ADDIS ABABA (Reuters) - Ethiopia's twice-delayed national and regional elections will now take place on June 21, but security and logistical problems will delay voting still further in some areas, organisers said on Thursday.
The announcement that officials had been unable to hold voter registration in some hotspots thrusts a spotlight on the frequent outbreaks of unrest in parts of Africa's second most populous nation.
Voting will be delayed in the Metekel zone in the western Benishangul-Gumuz region bordering Sudan, the electoral board said. The region is host to Ethiopia's strategic $4 billion hydropower dam.
Metekel has seen a number of deadly clashes blamed on ethnic tensions; at least 222 people were killed there in December and scores have been killed since.
Voting will also be postponed in four zones in Oromiya and parts of Amhara region around the town of Ataye, said Soleyana Shimeles, spokeswoman of the National Electoral Board of Ethiopia (NEBE).
Ataye was burned down last month and around 200 people were estimated to have been killed, officials said.

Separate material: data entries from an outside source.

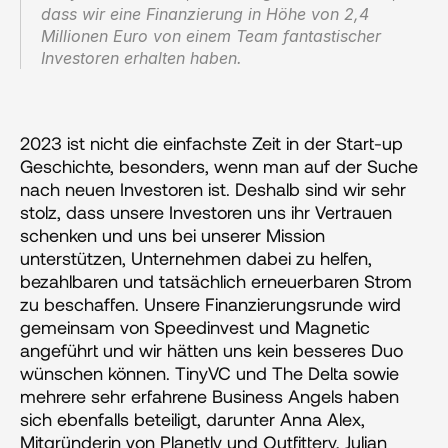
dass wir eine Finanzierung in Höhe von 2,4 
Millionen Euro von einem Team fantastischer 
Investoren erhalten haben.
2023 ist nicht die einfachste Zeit in der Start-up 
Geschichte, besonders, wenn man auf der Suche 
nach neuen Investoren ist. Deshalb sind wir sehr 
stolz, dass unsere Investoren uns ihr Vertrauen 
schenken und uns bei unserer Mission 
unterstützen, Unternehmen dabei zu helfen, 
bezahlbaren und tatsächlich erneuerbaren Strom 
zu beschaffen. Unsere Finanzierungsrunde wird 
gemeinsam von Speedinvest und Magnetic 
angeführt und wir hätten uns kein besseres Duo 
wünschen können. TinyVC und The Delta sowie 
mehrere sehr erfahrene Business Angels haben 
sich ebenfalls beteiligt, darunter Anna Alex, 
Mitgründerin von Planetly und Outfittery, Julian 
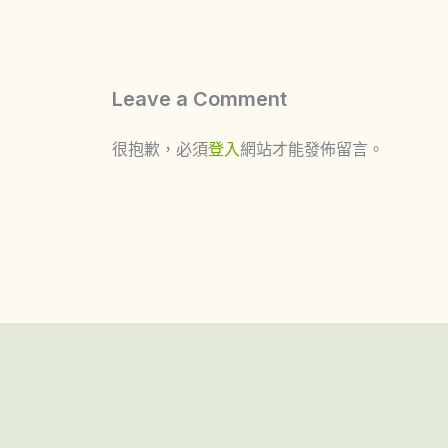
Leave a Comment
很抱歉，必須
登入
網站才能發佈留言。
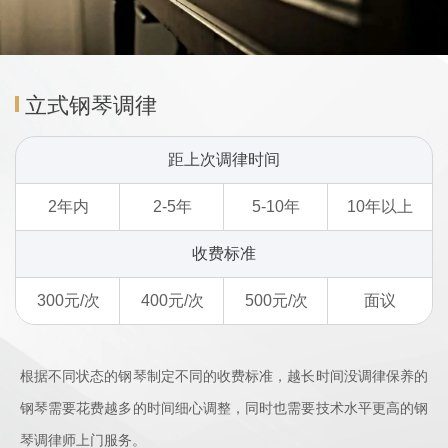
立式钢琴调律
距上次调律时间
2年内
2-5年
5-10年
10年以上
收费标准
300元/次
400元/次
500元/次
面议
根据不同状态的钢琴制定不同的收费标准，越长时间没调律保养的
钢琴需要花费越多的时间细心调整，同时也需要技术水平更高的钢
琴调律师上门服务。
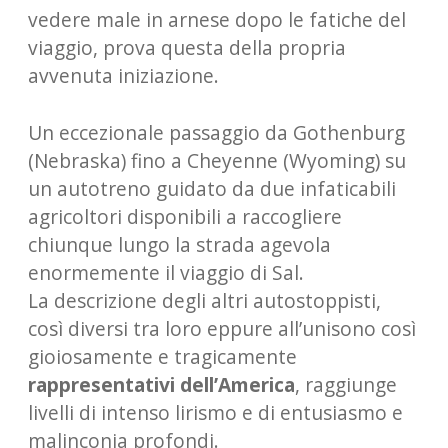
vedere male in arnese dopo le fatiche del
viaggio, prova questa della propria
avvenuta iniziazione.
Un eccezionale passaggio da Gothenburg
(Nebraska) fino a Cheyenne (Wyoming) su
un autotreno guidato da due infaticabili
agricoltori disponibili a raccogliere
chiunque lungo la strada agevola
enormemente il viaggio di Sal.
La descrizione degli altri autostoppisti,
così diversi tra loro eppure all’unisono così
gioiosamente e tragicamente
rappresentativi dell’America
, raggiunge
livelli di intenso lirismo e di entusiasmo e
malinconia profondi.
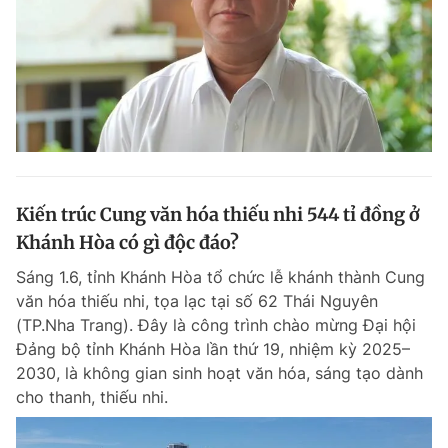
Kiến trúc Cung văn hóa thiếu nhi 544 tỉ đồng ở
Khánh Hòa có gì độc đáo?
Sáng 1.6, tỉnh Khánh Hòa tổ chức lễ khánh thành Cung
văn hóa thiếu nhi, tọa lạc tại số 62 Thái Nguyên
(TP.Nha Trang). Đây là công trình chào mừng Đại hội
Đảng bộ tỉnh Khánh Hòa lần thứ 19, nhiệm kỳ 2025–
2030, là không gian sinh hoạt văn hóa, sáng tạo dành
cho thanh, thiếu nhi.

At least 358,000 people have been displaced due to conflict in the Shewa and Oromo Special Zones of Amhara Region, the U.N. said last week. Ataye is in North Shewa.
Voting is also delayed in seven constituencies in the southeastern Somali region due to complaints and irregularities, Soleyana said.
She declined to give a full list of places where is polling is delayed, saying there would be an announcement soon. Voter registration had not been held in all these areas "due to security reasons," she said.
Those areas will hold a vote before a national government is formed, she added, without giving details.
But voting is due to go ahead in some other areas that have seen outbreaks of violence, including along the border between Amhara and Oromiya, the country's two most populous provinces.
The government had already announced elections would not be held in the northern province Tigray, where the military is fighting a regional insurgency that erupted in November.
The national vote was originally scheduled for August 2020, but that was scrapped due to the COVID-19 outbreak. Tigray's regional government held its own elections in September in defiance of the ban, setting it on a collision course with the federal government.
The government initially intended to hold the overall national vote on June 5, but last week the National Electoral Board said it was postponed again due to logistical problems.
The board announced the new June 21 date on Thursday, without going into further details on the reasons.
Overall, 36.24 million Ethiopians have registered to vote in the elections, Soleyana said. Ethiopia's population is around 109 million, but exact figures, including the number of eligible voters are hard to come by as the last national census was conducted in 2007.